TASK MATERIAL
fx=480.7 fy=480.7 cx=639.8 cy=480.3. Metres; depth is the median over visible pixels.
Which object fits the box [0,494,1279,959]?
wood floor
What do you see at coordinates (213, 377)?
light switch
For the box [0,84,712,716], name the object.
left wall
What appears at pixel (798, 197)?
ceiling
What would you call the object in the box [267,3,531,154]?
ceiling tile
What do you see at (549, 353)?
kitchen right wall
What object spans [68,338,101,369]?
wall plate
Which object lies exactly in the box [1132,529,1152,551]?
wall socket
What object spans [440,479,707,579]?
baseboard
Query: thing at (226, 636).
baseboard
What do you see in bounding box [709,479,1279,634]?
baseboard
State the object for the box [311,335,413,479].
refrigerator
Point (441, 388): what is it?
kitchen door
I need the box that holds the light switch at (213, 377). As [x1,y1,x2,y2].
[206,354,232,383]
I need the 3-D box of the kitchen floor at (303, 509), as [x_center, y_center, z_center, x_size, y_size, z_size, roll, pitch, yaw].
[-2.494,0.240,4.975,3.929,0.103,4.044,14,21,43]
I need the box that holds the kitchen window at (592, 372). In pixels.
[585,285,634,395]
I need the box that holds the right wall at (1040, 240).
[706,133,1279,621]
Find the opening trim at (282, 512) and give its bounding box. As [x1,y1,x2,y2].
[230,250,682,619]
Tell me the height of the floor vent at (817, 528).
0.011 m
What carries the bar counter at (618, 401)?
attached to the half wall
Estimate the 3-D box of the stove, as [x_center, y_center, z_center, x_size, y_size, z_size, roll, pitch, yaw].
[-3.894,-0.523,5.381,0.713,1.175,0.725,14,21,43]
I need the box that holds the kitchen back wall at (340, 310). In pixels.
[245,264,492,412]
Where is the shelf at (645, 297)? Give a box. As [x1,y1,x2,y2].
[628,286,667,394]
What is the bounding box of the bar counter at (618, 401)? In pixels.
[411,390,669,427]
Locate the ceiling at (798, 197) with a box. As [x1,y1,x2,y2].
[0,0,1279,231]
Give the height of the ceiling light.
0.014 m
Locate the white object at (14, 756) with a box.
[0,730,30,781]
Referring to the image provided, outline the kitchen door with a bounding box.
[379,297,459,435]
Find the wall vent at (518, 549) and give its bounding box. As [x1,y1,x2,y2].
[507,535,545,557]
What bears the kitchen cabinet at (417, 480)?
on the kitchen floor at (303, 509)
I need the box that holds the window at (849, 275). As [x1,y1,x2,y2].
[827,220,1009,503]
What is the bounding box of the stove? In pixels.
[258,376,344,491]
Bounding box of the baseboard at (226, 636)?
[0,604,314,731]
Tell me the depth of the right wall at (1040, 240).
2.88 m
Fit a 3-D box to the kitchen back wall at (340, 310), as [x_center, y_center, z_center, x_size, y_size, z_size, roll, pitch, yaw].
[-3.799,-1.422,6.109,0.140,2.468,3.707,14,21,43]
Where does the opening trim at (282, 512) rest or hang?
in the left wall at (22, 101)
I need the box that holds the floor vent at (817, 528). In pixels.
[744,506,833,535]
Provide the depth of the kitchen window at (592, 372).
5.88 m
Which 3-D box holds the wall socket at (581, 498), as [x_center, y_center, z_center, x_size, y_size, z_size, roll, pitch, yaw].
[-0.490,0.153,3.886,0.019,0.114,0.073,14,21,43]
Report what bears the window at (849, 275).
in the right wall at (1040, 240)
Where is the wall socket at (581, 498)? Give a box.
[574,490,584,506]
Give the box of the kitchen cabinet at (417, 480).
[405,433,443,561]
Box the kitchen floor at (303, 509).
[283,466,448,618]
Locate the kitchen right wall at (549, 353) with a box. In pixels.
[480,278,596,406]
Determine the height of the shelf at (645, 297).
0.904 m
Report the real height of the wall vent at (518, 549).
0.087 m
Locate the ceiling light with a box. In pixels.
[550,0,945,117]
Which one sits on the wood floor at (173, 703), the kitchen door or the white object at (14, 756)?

TASK STATEMENT
Return the full data above, line for line.

ANSWER SECTION
fx=480.7 fy=480.7 cx=639.8 cy=480.3. Metres; depth is the median over visible pixels.
Which object fits the box [0,494,1279,959]?
wood floor
What do you see at coordinates (213, 377)?
light switch
For the box [0,84,712,716], name the object.
left wall
What appears at pixel (798, 197)?
ceiling
What would you call the object in the box [267,3,531,154]?
ceiling tile
What do you see at (549, 353)?
kitchen right wall
What object spans [68,338,101,369]?
wall plate
Which object lies exactly in the box [1132,529,1152,551]?
wall socket
What object spans [440,479,707,579]?
baseboard
Query: thing at (226, 636).
baseboard
What do you see in bounding box [709,479,1279,634]?
baseboard
State the object for the box [311,335,413,479].
refrigerator
Point (441, 388): what is it?
kitchen door
I need the box that holds the light switch at (213, 377). As [x1,y1,x2,y2].
[206,354,232,383]
I need the 3-D box of the kitchen floor at (303, 509), as [x_center, y_center, z_center, x_size, y_size, z_size, roll, pitch, yaw].
[-2.494,0.240,4.975,3.929,0.103,4.044,14,21,43]
I need the box that holds the kitchen window at (592, 372). In pixels.
[585,285,634,395]
I need the box that holds the right wall at (1040, 240).
[706,133,1279,621]
Find the opening trim at (282, 512) and give its bounding box. As [x1,y1,x2,y2].
[230,250,682,619]
Tell me the height of the floor vent at (817, 528).
0.011 m
What carries the bar counter at (618, 401)?
attached to the half wall
Estimate the 3-D box of the stove, as [x_center, y_center, z_center, x_size, y_size, z_size, roll, pitch, yaw].
[-3.894,-0.523,5.381,0.713,1.175,0.725,14,21,43]
I need the box that holds the kitchen back wall at (340, 310). In pixels.
[245,264,492,412]
Where is the shelf at (645, 297)? Give a box. As [x1,y1,x2,y2].
[628,286,667,394]
What is the bounding box of the bar counter at (618, 401)? In pixels.
[411,390,669,427]
Locate the ceiling at (798, 197) with a box. As [x1,y1,x2,y2].
[0,0,1279,231]
Give the height of the ceiling light.
0.014 m
Locate the white object at (14, 756) with a box.
[0,730,30,781]
Referring to the image provided, outline the kitchen door with a bounding box.
[379,297,459,435]
Find the wall vent at (518, 549) and give its bounding box. As [x1,y1,x2,y2].
[507,535,545,557]
What bears the kitchen cabinet at (417, 480)?
on the kitchen floor at (303, 509)
I need the box that holds the window at (849, 275). As [x1,y1,x2,y2].
[827,220,1009,503]
What is the bounding box of the stove? In pixels.
[258,376,344,491]
Bounding box of the baseboard at (226, 636)?
[0,604,314,731]
Tell me the depth of the right wall at (1040, 240).
2.88 m
Fit a 3-D box to the kitchen back wall at (340, 310), as [x_center, y_center, z_center, x_size, y_size, z_size, roll, pitch, yaw].
[-3.799,-1.422,6.109,0.140,2.468,3.707,14,21,43]
Where does the opening trim at (282, 512) rest or hang?
in the left wall at (22, 101)
I need the box that holds the floor vent at (817, 528). In pixels.
[744,506,833,535]
Provide the depth of the kitchen window at (592, 372).
5.88 m
Which 3-D box holds the wall socket at (581, 498), as [x_center, y_center, z_center, x_size, y_size, z_size, roll, pitch, yaw].
[-0.490,0.153,3.886,0.019,0.114,0.073,14,21,43]
Report what bears the window at (849, 275).
in the right wall at (1040, 240)
Where is the wall socket at (581, 498)? Give a box.
[574,490,584,506]
Give the box of the kitchen cabinet at (417, 480).
[405,433,443,561]
Box the kitchen floor at (303, 509).
[283,466,448,618]
Locate the kitchen right wall at (549, 353) with a box. In pixels.
[480,278,596,406]
Determine the height of the shelf at (645, 297).
0.904 m
Report the real height of the wall vent at (518, 549).
0.087 m
Locate the ceiling light with a box. In pixels.
[550,0,945,117]
Which one sits on the wood floor at (173, 703), the kitchen door or the white object at (14, 756)?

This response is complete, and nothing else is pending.